Marathon Digital (MARA) experienced a significant drop in its shares in after-hours trading following a second-quarter revenue report that failed to meet Wall Street’s expectations. The company reported revenue of $145.1 million, falling short of the forecasted $157.9 million by approximately 9%. The revenue miss was attributed to operational challenges such as unexpected equipment failures, transmission line maintenance at the Ellendale site, an increased global hash rate, and the impact of the recent halving event on the mining sector.

CEO Fred Thiel acknowledged that these issues had a negative impact on the company’s BTC production. Despite the setbacks, Marathon achieved a record mining power of 31.5 exahash per second (EH/s) in the quarter.
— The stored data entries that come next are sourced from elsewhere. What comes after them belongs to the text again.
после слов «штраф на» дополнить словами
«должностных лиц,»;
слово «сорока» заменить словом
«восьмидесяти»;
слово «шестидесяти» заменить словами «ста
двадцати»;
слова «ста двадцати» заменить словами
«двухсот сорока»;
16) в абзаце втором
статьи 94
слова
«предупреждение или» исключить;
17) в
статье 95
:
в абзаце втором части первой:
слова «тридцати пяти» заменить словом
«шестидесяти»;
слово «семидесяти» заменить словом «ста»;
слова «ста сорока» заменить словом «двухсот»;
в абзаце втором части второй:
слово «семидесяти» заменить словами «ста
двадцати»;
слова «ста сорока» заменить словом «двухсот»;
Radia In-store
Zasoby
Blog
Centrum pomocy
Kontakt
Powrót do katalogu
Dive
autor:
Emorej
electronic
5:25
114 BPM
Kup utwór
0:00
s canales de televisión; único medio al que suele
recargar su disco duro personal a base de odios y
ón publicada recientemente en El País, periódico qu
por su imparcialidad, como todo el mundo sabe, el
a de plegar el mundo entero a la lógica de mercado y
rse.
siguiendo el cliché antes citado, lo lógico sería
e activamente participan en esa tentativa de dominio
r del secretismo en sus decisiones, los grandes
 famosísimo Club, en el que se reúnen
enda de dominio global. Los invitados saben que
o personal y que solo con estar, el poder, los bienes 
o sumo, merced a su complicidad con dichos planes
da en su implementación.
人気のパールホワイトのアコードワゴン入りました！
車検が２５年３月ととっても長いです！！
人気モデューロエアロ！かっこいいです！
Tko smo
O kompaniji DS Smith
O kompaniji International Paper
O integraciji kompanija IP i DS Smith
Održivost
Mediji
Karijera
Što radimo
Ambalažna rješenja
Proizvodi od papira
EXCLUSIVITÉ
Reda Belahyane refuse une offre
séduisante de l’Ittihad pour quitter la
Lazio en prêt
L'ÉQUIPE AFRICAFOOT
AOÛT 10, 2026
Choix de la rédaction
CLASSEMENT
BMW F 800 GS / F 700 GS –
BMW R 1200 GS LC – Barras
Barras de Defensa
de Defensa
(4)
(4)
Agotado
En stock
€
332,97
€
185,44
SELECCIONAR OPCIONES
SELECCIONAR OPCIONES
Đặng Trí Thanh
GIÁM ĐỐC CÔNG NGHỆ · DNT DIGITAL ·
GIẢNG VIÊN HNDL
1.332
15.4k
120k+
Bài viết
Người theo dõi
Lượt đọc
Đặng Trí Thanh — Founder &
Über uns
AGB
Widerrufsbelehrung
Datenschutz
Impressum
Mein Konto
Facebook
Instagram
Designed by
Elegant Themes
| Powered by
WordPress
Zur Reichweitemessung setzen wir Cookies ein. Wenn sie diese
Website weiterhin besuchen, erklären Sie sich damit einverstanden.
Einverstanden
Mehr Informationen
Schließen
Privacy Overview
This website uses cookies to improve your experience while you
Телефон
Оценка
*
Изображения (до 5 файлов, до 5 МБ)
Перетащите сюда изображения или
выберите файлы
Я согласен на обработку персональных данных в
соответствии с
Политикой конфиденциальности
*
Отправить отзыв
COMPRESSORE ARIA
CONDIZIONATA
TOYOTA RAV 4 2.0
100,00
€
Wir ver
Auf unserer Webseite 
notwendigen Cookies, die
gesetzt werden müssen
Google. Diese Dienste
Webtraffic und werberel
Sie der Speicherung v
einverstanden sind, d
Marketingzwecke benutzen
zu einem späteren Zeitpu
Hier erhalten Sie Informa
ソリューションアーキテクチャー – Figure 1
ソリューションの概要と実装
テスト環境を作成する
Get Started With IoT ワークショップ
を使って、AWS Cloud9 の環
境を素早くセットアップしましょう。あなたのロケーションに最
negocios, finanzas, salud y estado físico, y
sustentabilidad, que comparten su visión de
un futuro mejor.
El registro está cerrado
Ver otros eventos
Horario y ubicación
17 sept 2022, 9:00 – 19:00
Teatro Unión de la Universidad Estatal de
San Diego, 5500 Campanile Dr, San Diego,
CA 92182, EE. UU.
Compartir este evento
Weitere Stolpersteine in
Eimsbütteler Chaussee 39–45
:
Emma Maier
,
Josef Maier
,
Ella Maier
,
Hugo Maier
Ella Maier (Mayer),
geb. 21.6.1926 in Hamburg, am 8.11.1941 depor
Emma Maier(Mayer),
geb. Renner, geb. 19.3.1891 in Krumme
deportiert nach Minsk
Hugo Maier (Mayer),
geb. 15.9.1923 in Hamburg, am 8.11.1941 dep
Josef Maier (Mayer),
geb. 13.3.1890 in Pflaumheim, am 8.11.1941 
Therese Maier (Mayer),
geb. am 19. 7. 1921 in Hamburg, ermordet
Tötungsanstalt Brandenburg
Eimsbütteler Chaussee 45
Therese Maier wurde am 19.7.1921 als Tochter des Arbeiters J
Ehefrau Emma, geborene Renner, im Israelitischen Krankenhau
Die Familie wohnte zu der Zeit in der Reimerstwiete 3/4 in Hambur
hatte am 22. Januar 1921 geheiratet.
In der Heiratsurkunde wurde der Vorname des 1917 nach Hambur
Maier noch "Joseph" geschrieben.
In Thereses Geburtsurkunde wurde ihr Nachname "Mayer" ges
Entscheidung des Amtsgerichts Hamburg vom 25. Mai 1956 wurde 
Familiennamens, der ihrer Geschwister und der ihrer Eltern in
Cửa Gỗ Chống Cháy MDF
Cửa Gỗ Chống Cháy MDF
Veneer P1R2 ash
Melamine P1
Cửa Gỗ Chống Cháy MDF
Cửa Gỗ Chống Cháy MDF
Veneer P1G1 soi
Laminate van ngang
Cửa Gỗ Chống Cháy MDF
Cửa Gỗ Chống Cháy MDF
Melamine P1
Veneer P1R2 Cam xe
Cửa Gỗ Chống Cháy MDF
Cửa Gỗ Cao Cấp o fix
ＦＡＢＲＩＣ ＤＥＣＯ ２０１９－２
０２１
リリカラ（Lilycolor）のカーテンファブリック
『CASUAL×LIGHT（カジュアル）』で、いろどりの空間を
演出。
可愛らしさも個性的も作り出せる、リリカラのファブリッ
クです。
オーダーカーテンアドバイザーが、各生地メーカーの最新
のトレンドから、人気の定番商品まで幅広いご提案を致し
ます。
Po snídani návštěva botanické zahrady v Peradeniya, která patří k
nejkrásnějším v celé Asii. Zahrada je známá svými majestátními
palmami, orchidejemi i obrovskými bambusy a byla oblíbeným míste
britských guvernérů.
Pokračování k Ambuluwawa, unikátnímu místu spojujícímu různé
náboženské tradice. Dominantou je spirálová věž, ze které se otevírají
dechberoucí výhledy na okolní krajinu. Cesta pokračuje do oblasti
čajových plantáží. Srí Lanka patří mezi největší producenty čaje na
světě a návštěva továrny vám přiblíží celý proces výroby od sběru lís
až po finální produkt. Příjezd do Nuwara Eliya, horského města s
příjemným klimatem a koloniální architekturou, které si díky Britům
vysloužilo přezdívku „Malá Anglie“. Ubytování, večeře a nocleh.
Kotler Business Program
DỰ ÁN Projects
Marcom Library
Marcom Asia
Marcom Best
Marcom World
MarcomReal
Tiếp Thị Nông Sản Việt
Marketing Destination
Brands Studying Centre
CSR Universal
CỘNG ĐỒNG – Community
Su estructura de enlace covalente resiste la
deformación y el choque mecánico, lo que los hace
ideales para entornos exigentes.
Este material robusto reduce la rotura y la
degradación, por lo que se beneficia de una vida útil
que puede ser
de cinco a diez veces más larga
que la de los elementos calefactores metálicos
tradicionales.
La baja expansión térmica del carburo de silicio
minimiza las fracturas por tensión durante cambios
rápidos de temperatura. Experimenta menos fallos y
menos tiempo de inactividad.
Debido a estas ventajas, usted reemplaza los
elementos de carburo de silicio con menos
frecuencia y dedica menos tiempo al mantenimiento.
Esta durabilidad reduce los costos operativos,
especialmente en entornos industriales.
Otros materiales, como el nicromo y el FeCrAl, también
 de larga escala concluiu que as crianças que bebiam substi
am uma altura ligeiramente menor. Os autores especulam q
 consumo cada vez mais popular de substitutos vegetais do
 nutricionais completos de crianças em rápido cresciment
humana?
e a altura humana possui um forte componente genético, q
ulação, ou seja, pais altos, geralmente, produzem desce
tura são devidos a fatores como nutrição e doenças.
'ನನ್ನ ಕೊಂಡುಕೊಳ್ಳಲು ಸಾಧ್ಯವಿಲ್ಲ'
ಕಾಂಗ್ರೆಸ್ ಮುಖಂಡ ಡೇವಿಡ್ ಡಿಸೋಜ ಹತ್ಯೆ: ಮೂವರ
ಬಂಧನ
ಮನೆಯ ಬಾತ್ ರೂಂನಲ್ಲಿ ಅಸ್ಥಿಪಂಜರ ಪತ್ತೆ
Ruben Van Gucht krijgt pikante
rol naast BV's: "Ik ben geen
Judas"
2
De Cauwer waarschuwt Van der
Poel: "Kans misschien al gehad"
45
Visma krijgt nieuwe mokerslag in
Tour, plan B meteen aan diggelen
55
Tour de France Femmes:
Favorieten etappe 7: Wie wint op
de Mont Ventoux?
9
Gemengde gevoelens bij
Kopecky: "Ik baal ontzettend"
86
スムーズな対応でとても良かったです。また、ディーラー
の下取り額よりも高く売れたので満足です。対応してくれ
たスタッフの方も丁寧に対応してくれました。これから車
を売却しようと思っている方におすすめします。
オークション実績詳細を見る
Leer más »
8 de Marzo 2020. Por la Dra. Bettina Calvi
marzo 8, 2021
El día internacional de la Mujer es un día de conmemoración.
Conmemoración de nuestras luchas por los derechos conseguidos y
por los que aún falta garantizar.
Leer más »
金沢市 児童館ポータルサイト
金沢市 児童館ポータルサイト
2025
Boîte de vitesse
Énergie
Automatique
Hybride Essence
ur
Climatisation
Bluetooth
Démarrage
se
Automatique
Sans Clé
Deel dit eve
The company aims to further increase its hashrate to 50 EH/s by the end of the year and plans for additional expansion in 2025.

Marathon’s adjusted EBITDA dropped to a loss of $85.1 million from a $35.8 million gain in the previous year, primarily due to unfavorable fair value adjustments of digital assets and reduced BTC production. To cover operating costs, the company sold 51% of the BTC it mined. However, Marathon also purchased $100 million worth of bitcoin, choosing to retain all of it on its balance sheet, which now exceeds 20,000 BTC.

The average price of BTC mined in Q2 2024 was 136% higher than the previous year, despite the decrease in daily BTC mining from 22.9 BTC per day to 9.3 BTC per day. Thiel mentioned that the company has undergone internal restructuring to align better with growth opportunities and enhance operational efficiency.

Marathon Digital faced legal trouble when fined $138 million for breaching a non-disclosure agreement. Meanwhile, rival crypto miner Riot Platforms reported a revenue of $70 million for Q2 2024, marking an 8.8% decrease year-over-year, which was closer to Wall Street’s estimates compared to MARA. The stock of MARA fell by 7.78%, closing at $18.14 at the end of the trading day.

Marathon Digital faces various challenges, including revenue misses, operational difficulties, financial pressures, and legal issues. Despite these setbacks, the company is focused on increasing its mining power, pursuing expansion opportunities, and improving operational efficiency to overcome the current challenges and achieve long-term success in the cryptocurrency mining industry.